§ DIRECTIONS
Exactly as written, print the lines from the top of the listing through the line containing "pinky tip: (272, 150)"; include no pictures.

§ DATA FOR THIS EXERCISE

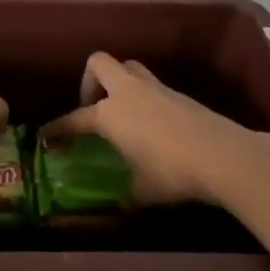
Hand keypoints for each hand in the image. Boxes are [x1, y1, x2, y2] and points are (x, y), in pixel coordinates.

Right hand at [39, 52, 267, 204]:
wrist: (223, 156)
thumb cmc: (171, 172)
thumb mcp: (142, 191)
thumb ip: (126, 195)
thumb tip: (121, 206)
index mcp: (109, 114)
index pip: (75, 118)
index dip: (58, 128)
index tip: (46, 136)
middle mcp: (128, 92)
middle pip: (99, 64)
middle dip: (89, 82)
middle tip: (92, 108)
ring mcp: (156, 89)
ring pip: (128, 68)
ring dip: (119, 82)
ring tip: (121, 112)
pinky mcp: (180, 95)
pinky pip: (152, 86)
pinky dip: (144, 98)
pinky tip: (151, 125)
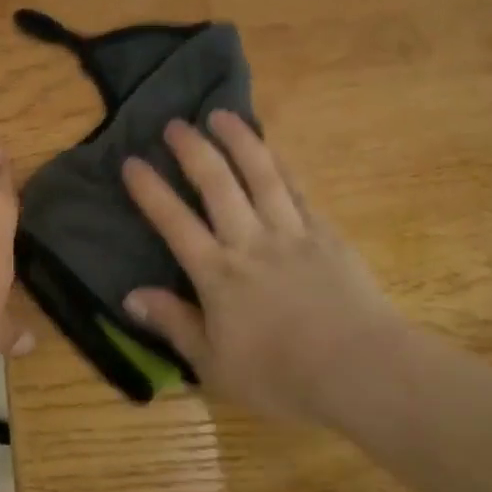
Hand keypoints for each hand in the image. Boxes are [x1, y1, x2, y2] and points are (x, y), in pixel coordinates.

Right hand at [120, 112, 407, 426]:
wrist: (361, 371)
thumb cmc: (282, 377)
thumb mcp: (215, 366)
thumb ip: (174, 325)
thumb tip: (130, 296)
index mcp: (218, 274)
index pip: (174, 222)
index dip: (150, 190)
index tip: (131, 161)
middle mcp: (249, 241)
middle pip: (216, 184)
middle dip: (192, 149)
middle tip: (175, 123)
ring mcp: (290, 232)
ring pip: (260, 174)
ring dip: (238, 141)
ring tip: (221, 115)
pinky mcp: (325, 234)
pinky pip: (299, 190)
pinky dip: (282, 165)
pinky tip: (272, 150)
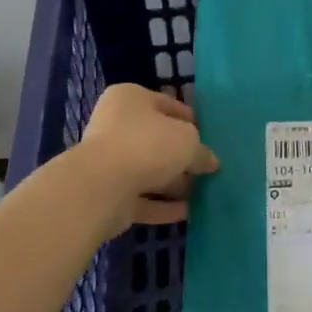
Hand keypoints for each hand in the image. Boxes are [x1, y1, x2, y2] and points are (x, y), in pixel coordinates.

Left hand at [74, 85, 218, 236]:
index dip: (190, 121)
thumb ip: (202, 151)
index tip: (208, 137)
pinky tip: (186, 213)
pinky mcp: (107, 194)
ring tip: (202, 194)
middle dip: (181, 156)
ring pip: (148, 171)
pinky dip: (162, 206)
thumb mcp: (188, 140)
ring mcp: (109, 161)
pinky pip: (141, 198)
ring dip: (173, 183)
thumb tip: (210, 162)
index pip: (167, 104)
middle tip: (206, 168)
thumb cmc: (148, 145)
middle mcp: (116, 126)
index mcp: (130, 99)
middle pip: (156, 140)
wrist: (101, 187)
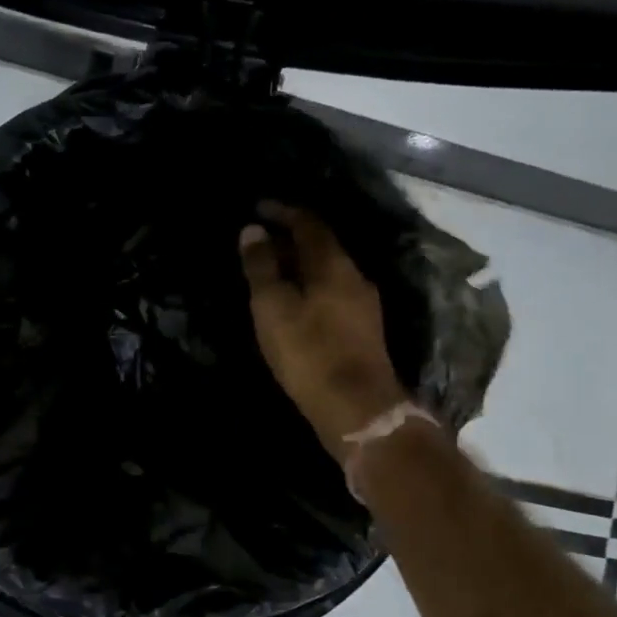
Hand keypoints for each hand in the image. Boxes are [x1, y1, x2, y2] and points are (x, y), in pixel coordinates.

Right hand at [239, 203, 407, 458]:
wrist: (357, 409)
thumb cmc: (309, 353)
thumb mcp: (273, 307)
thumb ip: (262, 267)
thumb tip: (253, 230)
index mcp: (333, 264)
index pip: (308, 223)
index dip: (283, 211)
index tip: (258, 207)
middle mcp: (354, 276)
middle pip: (322, 245)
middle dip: (291, 238)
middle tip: (260, 239)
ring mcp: (363, 304)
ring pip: (328, 271)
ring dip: (301, 264)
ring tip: (272, 270)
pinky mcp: (363, 329)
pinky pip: (332, 292)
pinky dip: (310, 286)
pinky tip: (295, 301)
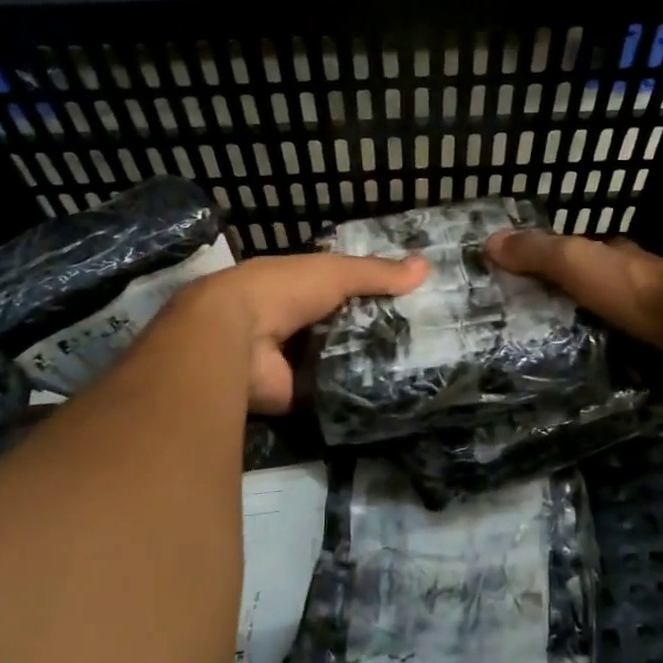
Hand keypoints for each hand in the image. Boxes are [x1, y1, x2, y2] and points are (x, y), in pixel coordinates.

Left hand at [188, 252, 427, 412]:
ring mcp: (295, 361)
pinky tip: (393, 396)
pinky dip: (355, 394)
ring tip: (418, 368)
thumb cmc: (284, 290)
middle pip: (345, 327)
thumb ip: (377, 273)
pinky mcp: (297, 396)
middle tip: (425, 340)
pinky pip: (333, 394)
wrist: (235, 338)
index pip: (344, 288)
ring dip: (368, 364)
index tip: (414, 300)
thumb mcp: (336, 272)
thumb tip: (426, 267)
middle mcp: (296, 323)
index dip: (375, 292)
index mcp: (299, 287)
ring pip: (341, 361)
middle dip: (377, 332)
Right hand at [485, 229, 662, 350]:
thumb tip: (489, 241)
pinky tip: (601, 363)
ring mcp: (657, 308)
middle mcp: (637, 274)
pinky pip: (634, 339)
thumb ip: (535, 252)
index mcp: (614, 252)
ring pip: (617, 311)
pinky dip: (617, 346)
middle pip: (599, 281)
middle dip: (574, 294)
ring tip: (563, 347)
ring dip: (595, 322)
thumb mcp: (572, 262)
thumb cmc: (628, 288)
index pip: (579, 250)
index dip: (553, 260)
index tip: (527, 279)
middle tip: (539, 319)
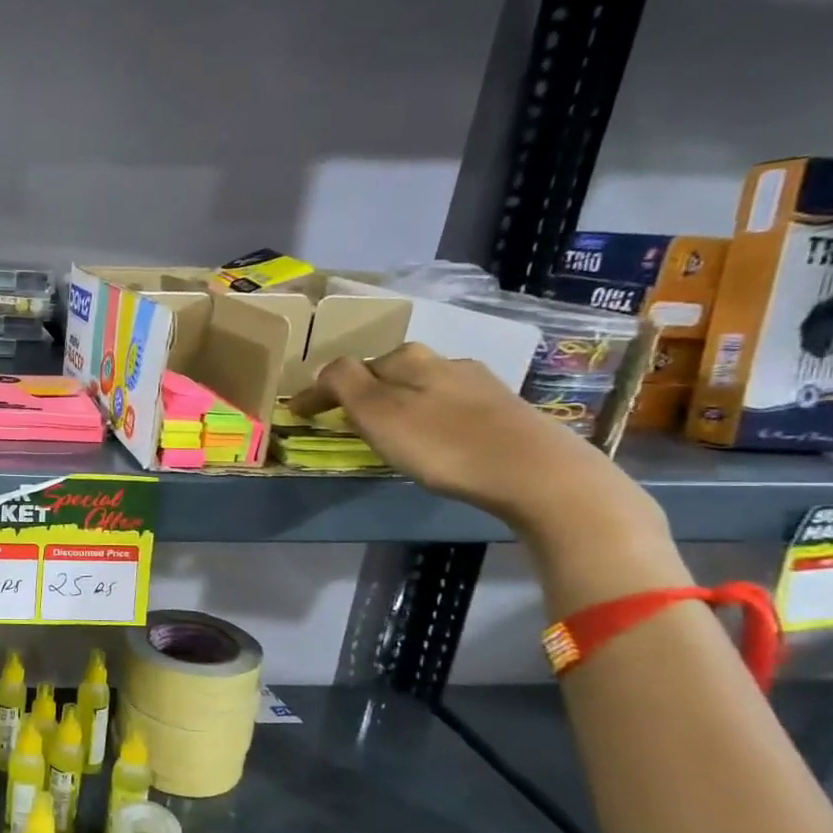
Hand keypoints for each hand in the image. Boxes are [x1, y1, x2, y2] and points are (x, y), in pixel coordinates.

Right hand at [289, 342, 657, 538]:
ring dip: (397, 402)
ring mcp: (479, 385)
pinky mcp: (504, 411)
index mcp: (408, 359)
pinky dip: (428, 416)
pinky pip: (448, 406)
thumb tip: (325, 370)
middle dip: (362, 389)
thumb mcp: (378, 413)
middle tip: (341, 416)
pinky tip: (433, 435)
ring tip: (385, 427)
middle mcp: (444, 361)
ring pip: (422, 387)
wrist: (537, 473)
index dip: (318, 391)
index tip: (295, 414)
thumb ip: (344, 384)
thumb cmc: (443, 444)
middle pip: (388, 372)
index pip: (348, 368)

§ OUTPUT FOR THIS EXERCISE
Hand keypoints for each hand in the image. Boxes are [x1, y1, x2, y2] and points are (x, y), in pixel coordinates.

Right hand at [39, 52, 267, 204]:
wrist: (223, 156)
thumb cmc: (171, 172)
thumb mcp: (142, 191)
thumb ip: (126, 195)
thumb tip: (121, 206)
index mcp: (109, 114)
index pip: (75, 118)
index dip: (58, 128)
index tip: (46, 136)
middle mcp: (128, 92)
middle pip: (99, 64)
middle dip: (89, 82)
middle tip: (92, 108)
ring mcp: (156, 89)
ring pip: (128, 68)
ring dip: (119, 82)
ring tip: (121, 112)
pinky mcp: (180, 95)
pinky pip: (152, 86)
pinky dip: (144, 98)
pinky tip: (151, 125)
Hand keypoints for each hand in the image. Boxes are [x1, y1, x2, y2] and points are (x, y), in pixel coordinates.

Right hand at [120, 112, 407, 426]:
wrist: (361, 371)
thumb cmc: (282, 377)
thumb mcp: (215, 366)
thumb ip: (174, 325)
thumb tip: (130, 296)
index mcp: (218, 274)
index pip: (174, 222)
index dip: (150, 190)
index tip: (131, 161)
middle mcp: (249, 241)
middle pip: (216, 184)
middle dip: (192, 149)
middle tip: (175, 123)
ring mcp: (290, 232)
ring pip: (260, 174)
ring dip: (238, 141)
ring tip: (221, 115)
pinky mcp: (325, 234)
pinky pip: (299, 190)
pinky dip: (282, 165)
pinky tip: (272, 150)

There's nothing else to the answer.